The California Supreme Court on Monday declined to issue an emergency stay that would have put same-sex marriages in California on hold while the court decides whether to consider a new challenge filed last week by Proposition 8 supporters.
The request was part of a petition filed by Folsom attorney Andrew Pugno and his co-counsel, Austin Nimocks of Alliance Defending Freedom, contending that state officials and county recorders lack the authority not to uphold Proposition 8, the 2008 voter-approved initiative banning same-sex marriage.
"Although we would have preferred for the California Supreme Court to issue a stay so that the state's marriage amendment would be respected sooner rather than later, the proponents of Proposition 8 will continue to urge the court to uphold the rule of law," Nimocks said in a prepared statement.
"We remain hopeful that the court will recognize that Proposition 8 remains the law of the land in California and that county clerks must continue to enforce it."

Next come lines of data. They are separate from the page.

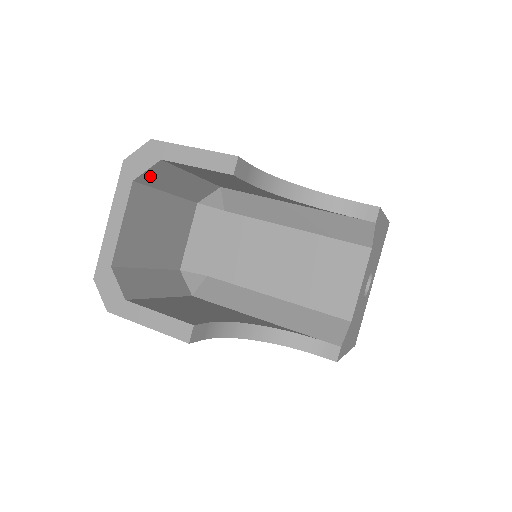
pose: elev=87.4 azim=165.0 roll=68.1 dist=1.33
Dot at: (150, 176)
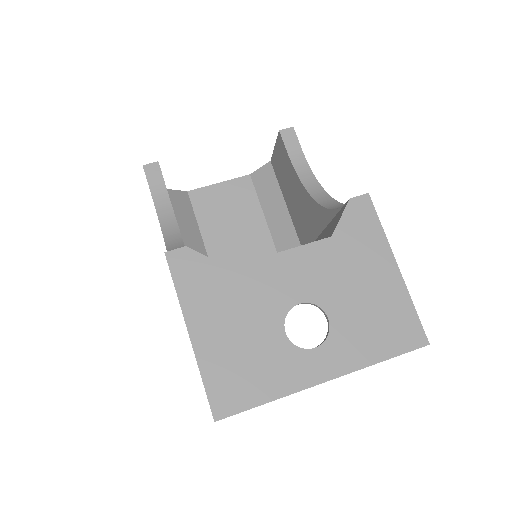
Dot at: (260, 178)
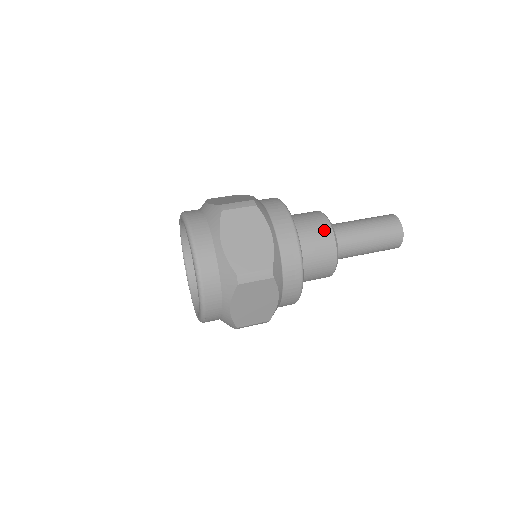
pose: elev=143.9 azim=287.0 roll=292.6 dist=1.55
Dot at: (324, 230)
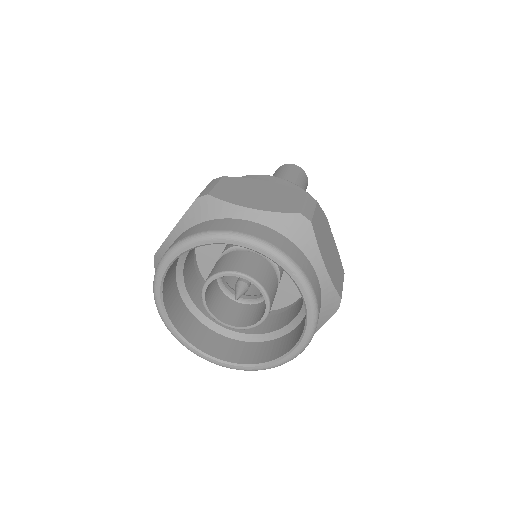
Dot at: occluded
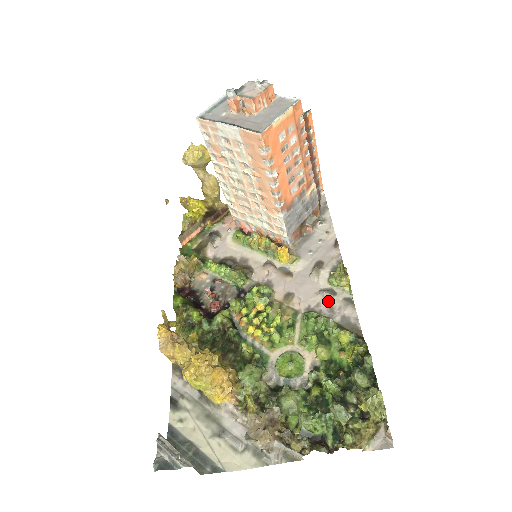
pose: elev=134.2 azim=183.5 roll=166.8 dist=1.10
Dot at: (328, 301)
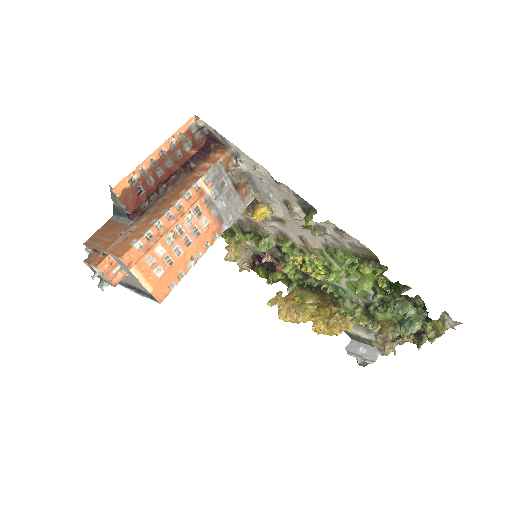
Dot at: (327, 235)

Same-sex marriage resumed in California on June 28, two days after the U.S. Supreme Court declined to review a lower court decision that found Proposition 8 was unconstitutional. In the weeks since, hundreds of same-sex couples across the state have wed.

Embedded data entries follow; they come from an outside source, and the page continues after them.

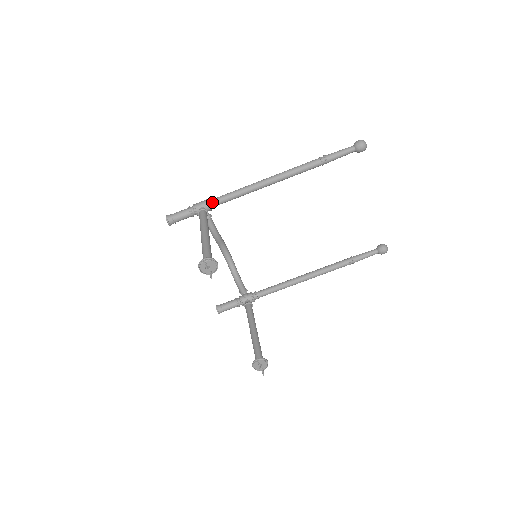
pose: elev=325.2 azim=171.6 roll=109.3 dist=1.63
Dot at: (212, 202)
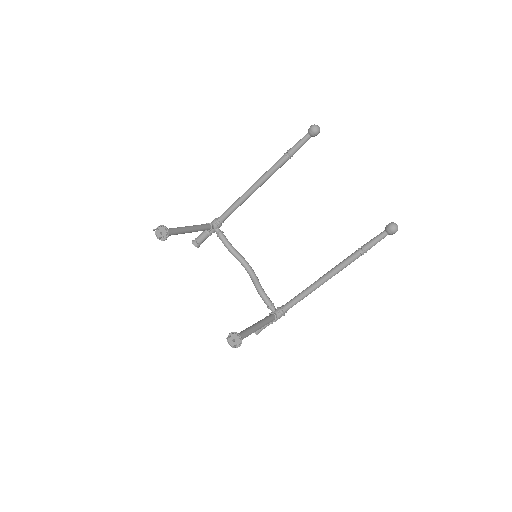
Dot at: (217, 218)
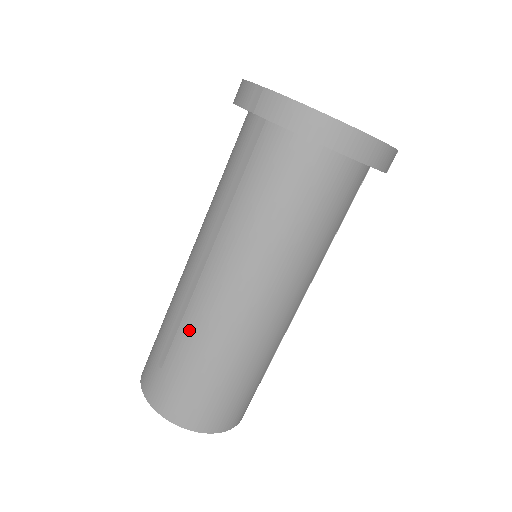
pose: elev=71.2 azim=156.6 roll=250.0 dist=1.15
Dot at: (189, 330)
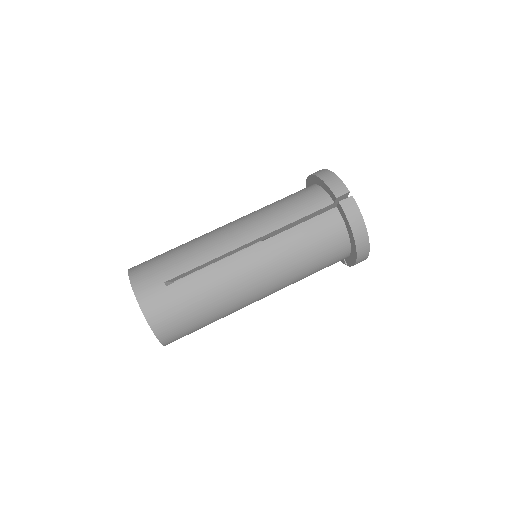
Dot at: (209, 277)
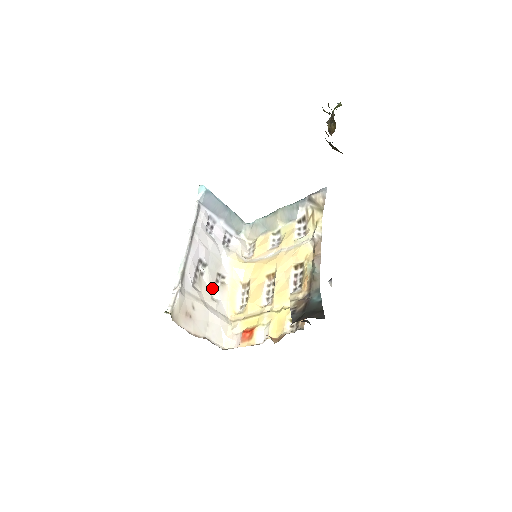
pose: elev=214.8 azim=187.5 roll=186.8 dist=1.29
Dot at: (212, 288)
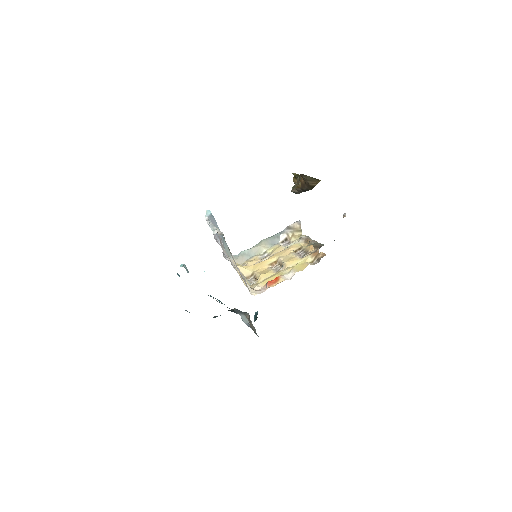
Dot at: occluded
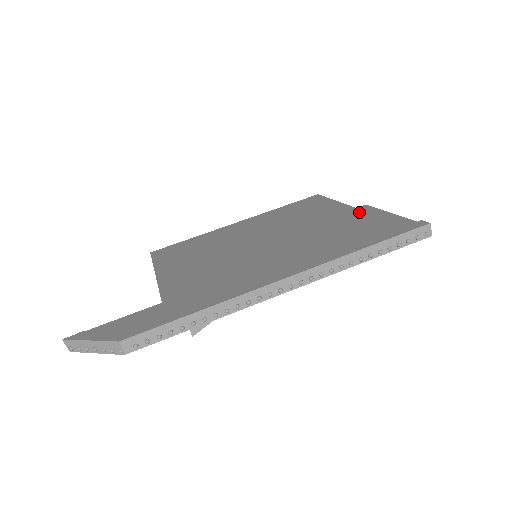
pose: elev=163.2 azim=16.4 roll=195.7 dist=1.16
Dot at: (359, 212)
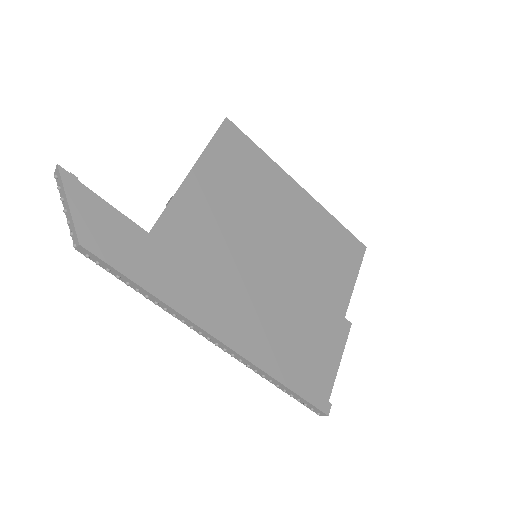
Dot at: (338, 328)
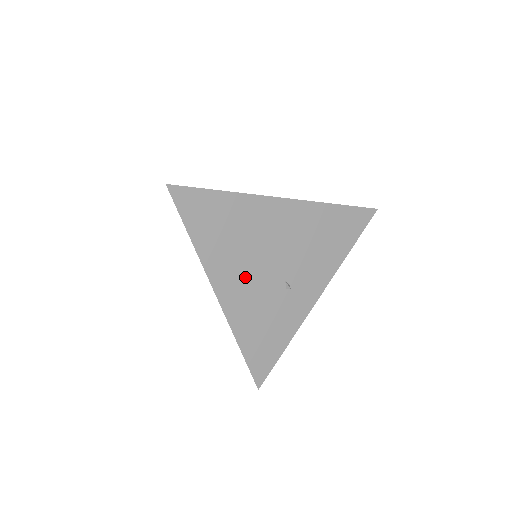
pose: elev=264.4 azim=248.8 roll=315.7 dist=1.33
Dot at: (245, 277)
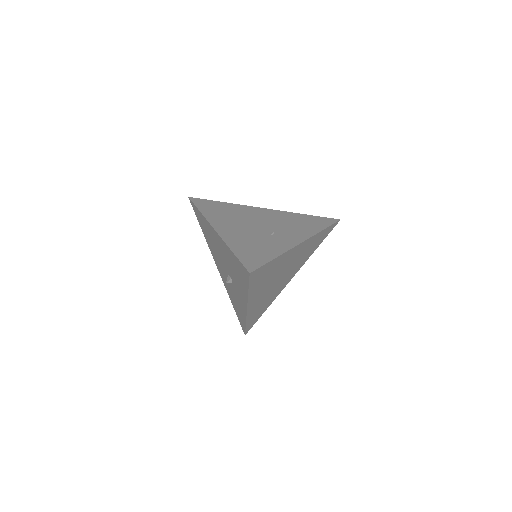
Dot at: (237, 226)
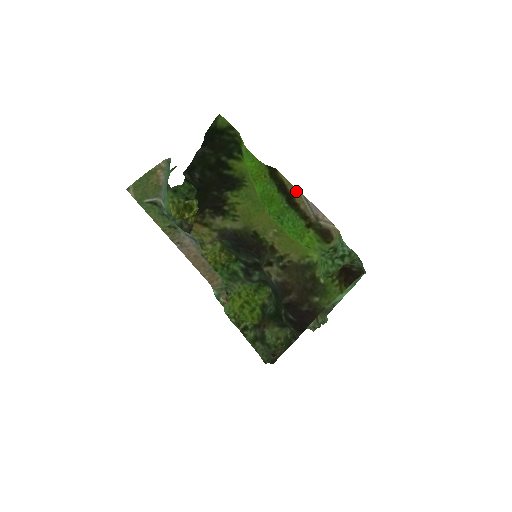
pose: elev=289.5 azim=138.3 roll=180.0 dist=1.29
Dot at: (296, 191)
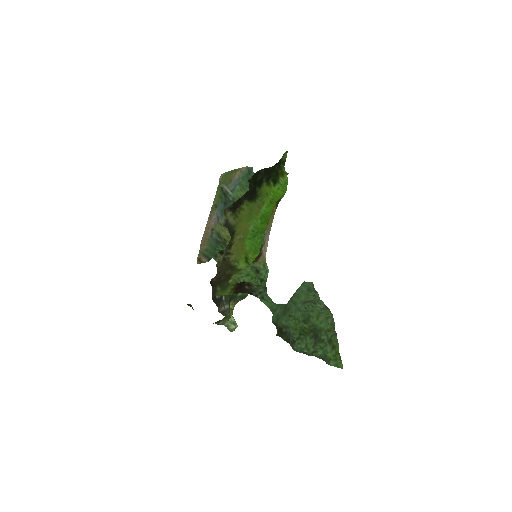
Dot at: (272, 220)
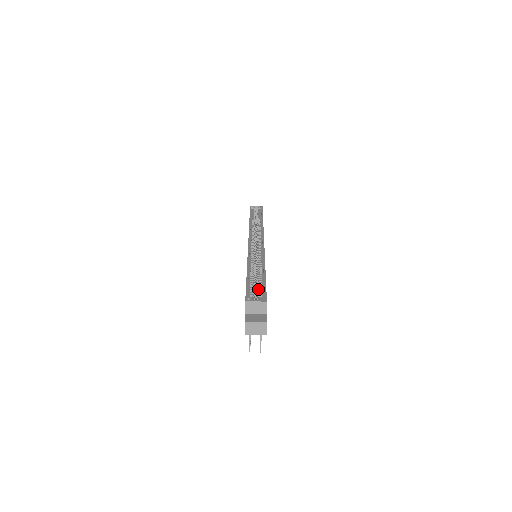
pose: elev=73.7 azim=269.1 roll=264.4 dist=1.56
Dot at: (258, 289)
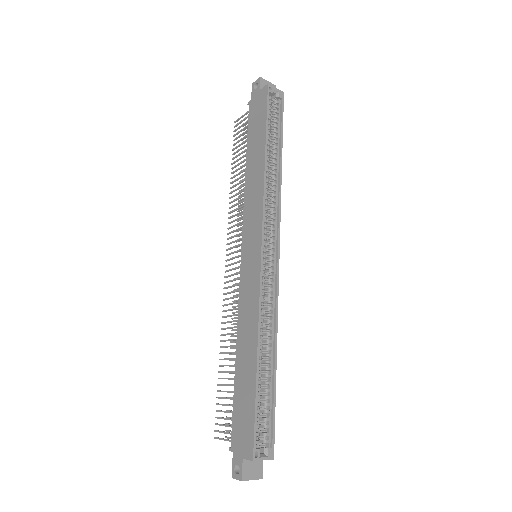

Legal analysts viewed today's state Supreme Court action as a signal that the court, which asked for full briefs from both sides by Aug. 1, doesn't view the petition favorably.
"If they'd entered the stay, it would have been a sign that they thought there was merit for them to enter into the case," said UC Davis Law School associate dean Vikram Amar, a constitutional law professor.
"Remember, the issue of what you do with these marriages taking place in the meanwhile is a really thorny one. The court would not want the number of same-sex marriages to be increasing in the meanwhile.
"That's why it's a meaningful sign that they're not interested more generally."